Associate Justice David Josiah Brewer, Ames v. Union Pacific Railway Co. (1894)

Associate Justice David Josiah Brewer (1889–1910)

Ames v. Union Pacific Railway Co., 64 F. 165 (C.C.D. Neb. 1894) [Eighth Circuit], affirmed, 169 U.S. 466 (1898)

The ability of state legislatures to regulate intrastate railroad rates was a matter of great controversy in the late nineteenth and early twentieth centuries. In 1893, Nebraska passed a law imposing maximum rates for the transportation of freight within the state. Shareholders of several railroad companies sued to challenge the law. Although there were many legal issues presented, the most important in Justice Brewer’s view was whether the rates Nebraska had prescribed were so unreasonable as to justify the court in enjoining their enforcement. “No more difficult problem can be presented than this,” he wrote.

Brewer recognized that “[p]roperty invested in railroads is as much protected from public appropriation as any other. If taken for public use, its value must be paid for.… The value of the property cannot be destroyed by legislation depriving the owner of adequate compensation. The power which the legislature has is only to prescribe reasonable rates, not any rates.” He admitted, however, that there was no established test to determine what was reasonable in this context and that no uniform rule would likely be adequate in all cases.

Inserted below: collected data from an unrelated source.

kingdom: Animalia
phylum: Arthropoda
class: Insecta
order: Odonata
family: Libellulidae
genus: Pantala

In trying to determine the impact of the rate reduction on the railroads’ business, Brewer relied on tables provided by the secretary of the state board of transportation. In analyzing the data, he concluded that if the Nebraska law “had been in force during the year ending June 30, 1892, not a single one of these roads would have earned a dollar from the transportation of local freight.”

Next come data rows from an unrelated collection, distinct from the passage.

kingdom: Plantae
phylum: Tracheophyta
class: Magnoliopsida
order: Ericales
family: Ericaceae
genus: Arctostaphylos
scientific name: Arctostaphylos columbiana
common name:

Despite his reluctance to interfere in the judgment of a state legislature, Brewer’s calculations convinced him that the law “deprives these property owners of all chances to make profit which result from private control of business, and compels them to pay out of their pockets all the losses which result from the enforcement of an absolute system.” He therefore issued an order staying enforcement of the Nebraska rates.

The Supreme Court affirmed Brewer’s decision in Smyth v. Ames (1898). In an opinion by Justice John Marshall Harlan, the Court agreed that railroad rates set by a state would, if they did not provide the carrier with just compensation, violate the Fourteenth Amendment by depriving the railroad of its property without due process of law and denying it the equal protection of the laws. As an aside, Harlan asserted that regulatory commissions composed of experts would be better qualified than state legislatures to set rates that would be fair to both the public and the railroads. Many states created such commissions in the ensuing years. Railroads continued to bring Fourteenth Amendment challenges to state rate regulations, however, claiming that rates were set so low as to amount to “confiscation” of their property. Federal courts frequently enjoined the enforcement of railroad rates on these grounds.